You could have gotten a loan from somewhere else for less....I think FHA is 620 and 2 TL open for a year or more....or something of the like.
no no no dont close out that older secured card. that will lower your overall credit age, as a result you score will go down ...
12-01-13 myfico sores ex=718/ eq 719.... 7 credit cards
@jodyd302 wrote:no no no dont close out that older secured card. that will lower your overall credit age, as a result you score will go down ...
12-01-13 myfico sores ex=718/ eq 719.... 7 credit cards
Closed TLs may stay on your CR's for up to 10 years- thus your AAOA will not be impacted.
To the OP,
it it really depends on the underwriter and also the mortgage product. FHA loans typically have more forgiving criteria. I got my FHA loan back in April, and only had 1 credit card (from 2003, and still active), but I had a 80% util, recently rehabbed student loans (that we're not yet reporting as rehabbed), and a couple of baddies from 2008/2009.
They simply requested letters showing the student loans as having been successfully rehabbed, but not mention of util, only one CC or the two baddies...
So, all that to say, without context, I'm not sure the number of credit cards is a hard and fast rule.
I had only two credit cards, but I heard on t hese boards the magic number is 3.
I just went thru mortgaging a newly built home.
My recommendation is for you to work with a credit consultant/mentor
I used a local company [mod cut]
They were a huge source of information and everything they told me panned out.
One key thing I learned is NEVER let the balance of your credit cards exceed 10% of your credit limit.
I did it just once during the mortgaging phase and sure enough, my FICO score dropped a few points the following month.
Once my balance was paid down at or below 10%, the points went back up.
If you have any bad credit reports, they will put together a whole packet of letters that you can send to the credit bureaus to get them cleared.
There was a couple on mine from 10-15 years before - they got them removed.
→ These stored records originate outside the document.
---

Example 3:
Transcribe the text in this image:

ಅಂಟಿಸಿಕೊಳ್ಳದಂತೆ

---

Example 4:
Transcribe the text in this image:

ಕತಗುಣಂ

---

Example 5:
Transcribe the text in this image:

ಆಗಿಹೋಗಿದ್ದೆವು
My FICO score went up each time one of those was removed.
It was well worth the investment for their guidance.
mod cut-website
Ok, don't kill me, but I've never obtained a mortgage. I bought my house from my father in law with a contract for deed sale. But I beleive that you need to have at least a credit card, a store card, and one other kind of credit like an auto loan. All of them need to be currently paid, with no recent late payments.
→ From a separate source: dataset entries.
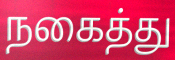
நகைத்து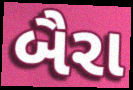
બૈરા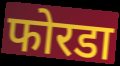
फोरडाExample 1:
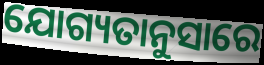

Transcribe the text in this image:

ଯୋଗ୍ୟତାନୁସାରେ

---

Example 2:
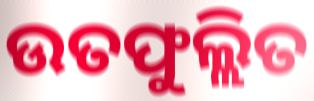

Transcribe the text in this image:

ଉତଫୁଲ୍ଲିତ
It's not about how many credit cards you have, but the balance in relation to your credit limit, your income and other revolving credit lines - along with payment history.
You have 3 FICO scores - you need to watch those. Your middle score has to be above 640 to get a mortgage with most lenders.
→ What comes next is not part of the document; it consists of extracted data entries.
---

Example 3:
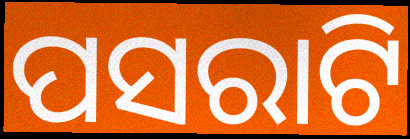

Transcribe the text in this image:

ପସରାଟି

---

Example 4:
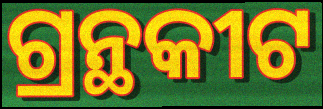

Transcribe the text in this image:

ଗ୍ରନ୍ଥକୀଟ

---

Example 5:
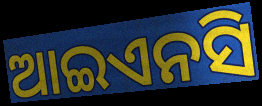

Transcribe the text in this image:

ଆଇଏନସିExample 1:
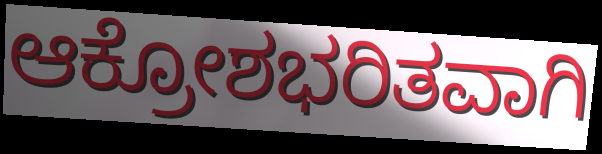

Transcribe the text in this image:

ಆಕ್ರೋಶಭರಿತವಾಗಿ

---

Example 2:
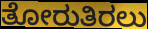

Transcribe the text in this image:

ತೋರುತಿರಲು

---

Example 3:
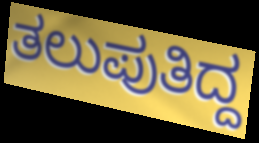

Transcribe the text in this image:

If you have bad reports years before, you may have to write letters of explanation for the mortgage company. However, the past 12 months is critical.
They want to see history - I had 1 CC that I've had for 17 years and 1 department store CC plus car loan and prior home mortgage.
That was it and I was able to mortgage a very nice home. My FICO was very good and my payment history was excellent.
The mortgage company was thrilled because I wasn't in over my head, but still had showed consistent history and on-time payments.